Katie's Official 1 yr stats: 19 pounds, 10 ounces (25th percentile) 29 inches long (50th percentile) 46.25 head circumference (75th percentile)
She is walking...make that running...everywhere she goes. She can climb stairs, and t r i e s to climb onto anything she can reach including chairs, end tables, our ottoman, and Michael's toys. She loves to dance (no music required)
Words she can use: Daddy (her favorite word!) Momma (only heard when she is hurt) Bruh (brother) Nanna PaPa Gat (cat) Hi! Hey da (hey there) Bye umm (yum)
Other communication: Waves bye Gives kisses Makes "funny face" Raises hands for "Praise the Lord!" Hands over ears for Peek-a-Boo (??) Plays "where's Katie?" (all the time!!!) Signs for more, and no more
She is eating most all pureed table foods now, and is transitioning to whole milk in a bottle. She hates a sippy cup and will fling them across the room! She may end up going straight to a regular cup because she loves to try to drink out of them (messy!) and walk around holding an empty one and pretending to drink. Also, she definitely has a sweet tooth!

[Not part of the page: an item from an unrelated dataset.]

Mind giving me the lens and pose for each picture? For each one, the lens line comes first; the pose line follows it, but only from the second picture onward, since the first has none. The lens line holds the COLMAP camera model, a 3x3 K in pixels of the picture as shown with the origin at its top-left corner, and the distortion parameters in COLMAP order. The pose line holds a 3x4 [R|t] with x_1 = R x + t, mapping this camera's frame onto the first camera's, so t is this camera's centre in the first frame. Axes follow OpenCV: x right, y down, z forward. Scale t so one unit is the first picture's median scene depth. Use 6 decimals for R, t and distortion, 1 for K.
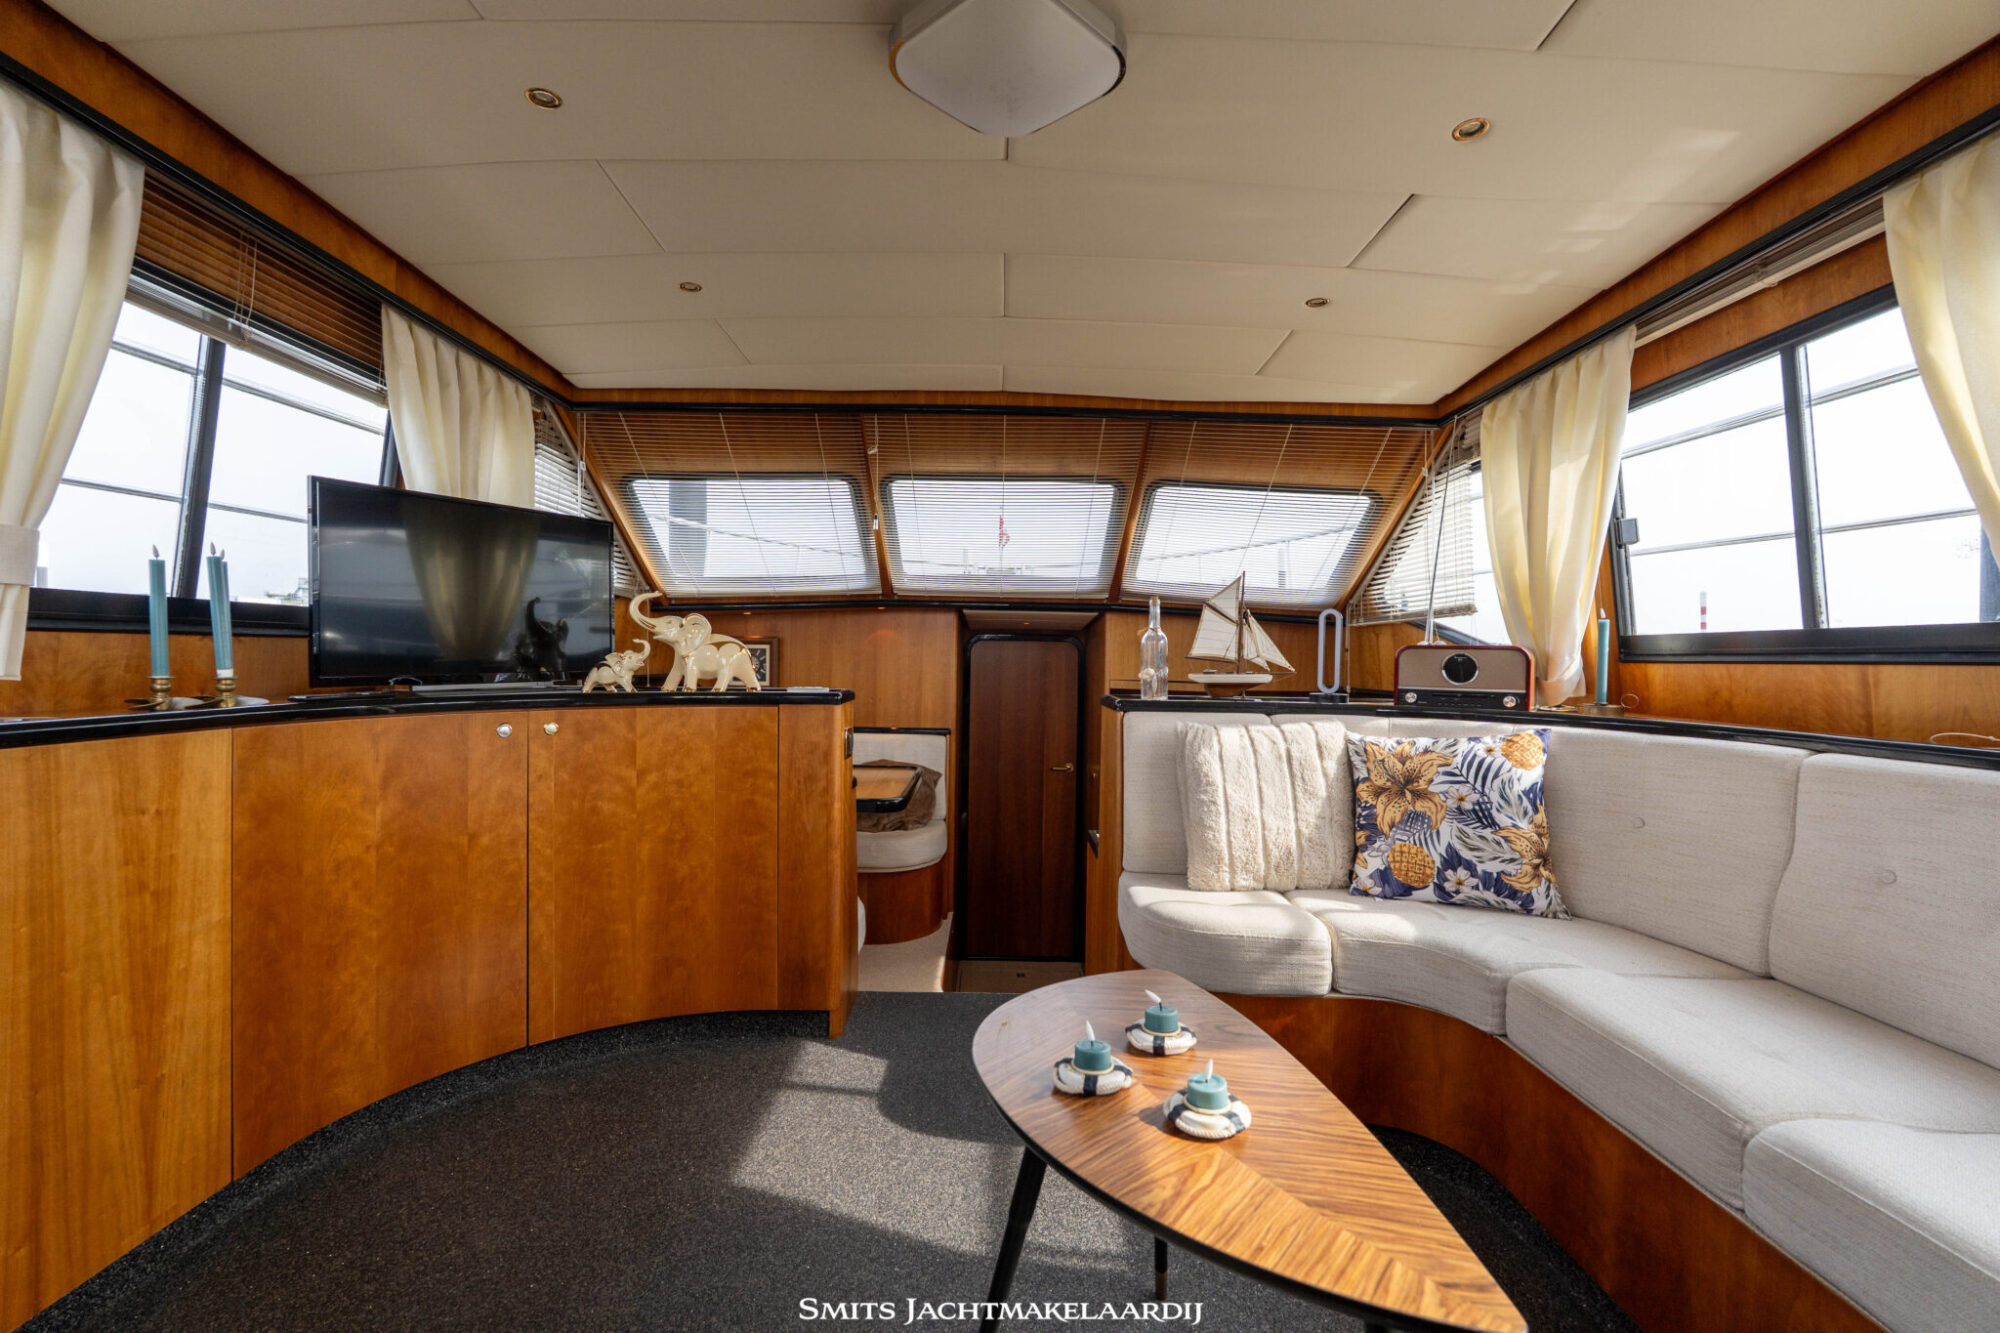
lens RADIAL K [[881.1, 0, 999.1], [0, 881.1, 664.2], [0, 0, 1]] dist [-0.002651, -0.000337]
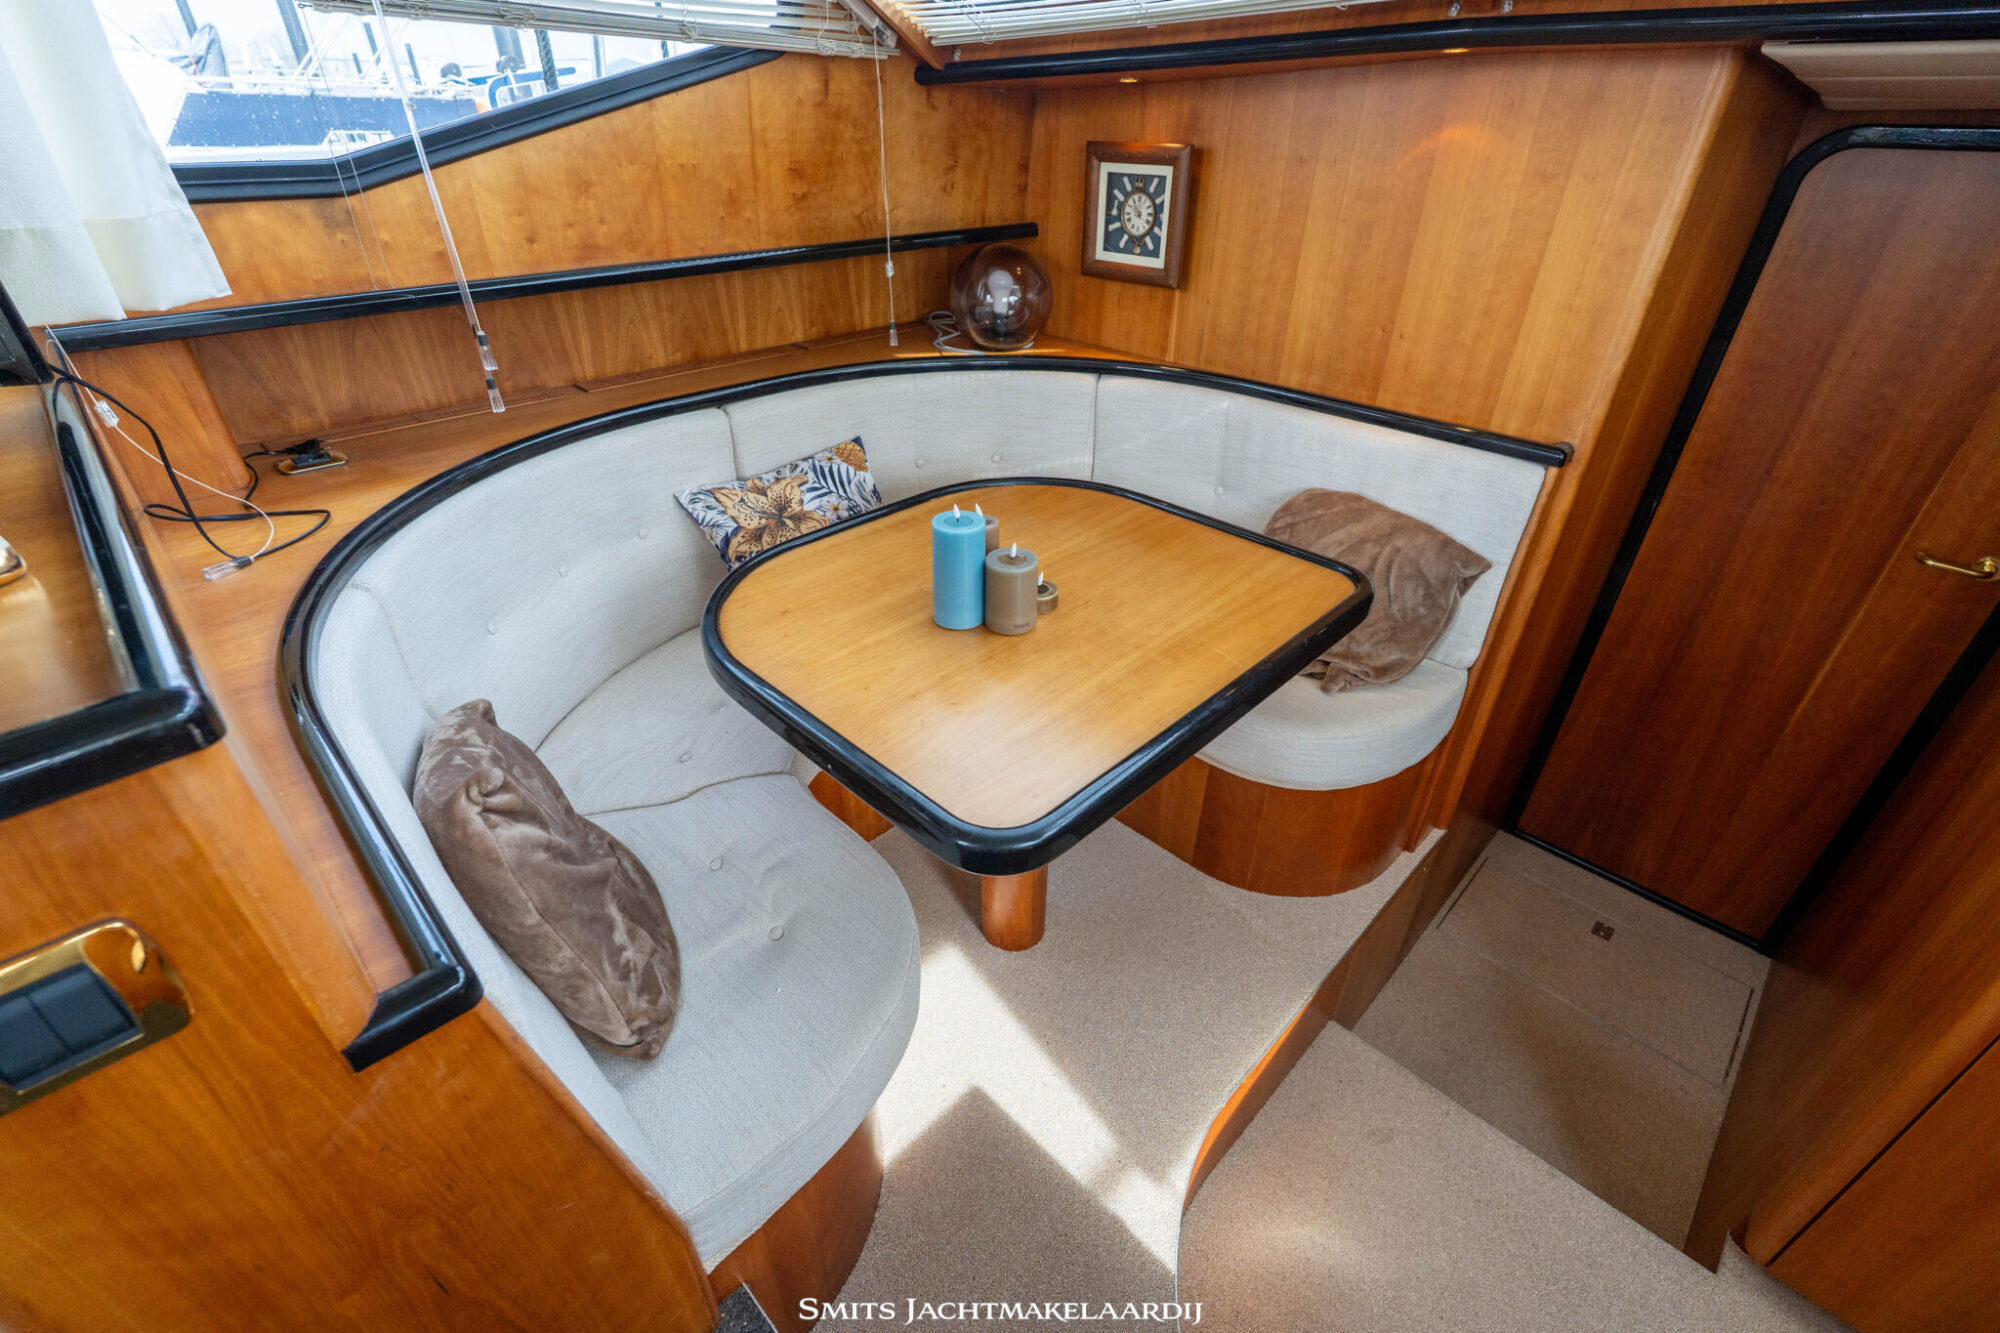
lens RADIAL K [[881.1, 0, 1000.1], [0, 881.1, 669.6], [0, 0, 1]] dist [-0.002651, -0.000337]
pose [[0.706895, 0.374520, -0.600028, 0.067583], [-0.004260, 0.850554, 0.525871, -0.086206], [0.707305, -0.369179, 0.602848, 1.312747]]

Speaking of teeth, she has 6; 4 on top and 2 on the bottom.
Random facts: favorite toy--anything Michael is playing with or anything that has previously been taken away :) dislikes--having socks on, baby gates, grass
We are Andy, Beth, Michael, and Katie Cole. We started blogging in the spring of 2009 as we dealt with the life-threatening birth defect of our daughter, who had a Congenital Diaphragmatic Hernia. But now she is now a happy and healthy one year old and we want to share more of our life than just "Katie's Story." We emerged from this most difficult time with a stronger marriage, a stronger family, and a stronger faith. Please join us as we live our thankful life!
A congenital diaphragmatic hernia, or CDH, is a birth defect that occurs in approximately 1 in 2500 live births. Half of those babies will NOT survive. Babies with CDH have a diaphram that was not formed correctly and this hole allows the abdominal structures such as the liver, spleen, and intestines to migrate up into the chest cavity. Because this usually happens so early in gestation (usually at 8-12 weeks), it interferes with the normal growth of the heart and lungs. Most of the time the lung on the affected side ends up being only a fraction of a normal sized lung at birth. This doesn't usually cause problems until the baby is born when they need those lungs to breath air for the first time! At birth, this is a life-threatening emergency that will require surgery to repair as soon as the baby is stable enough. Following surgery, there is most often a long, slooooowww recovery process.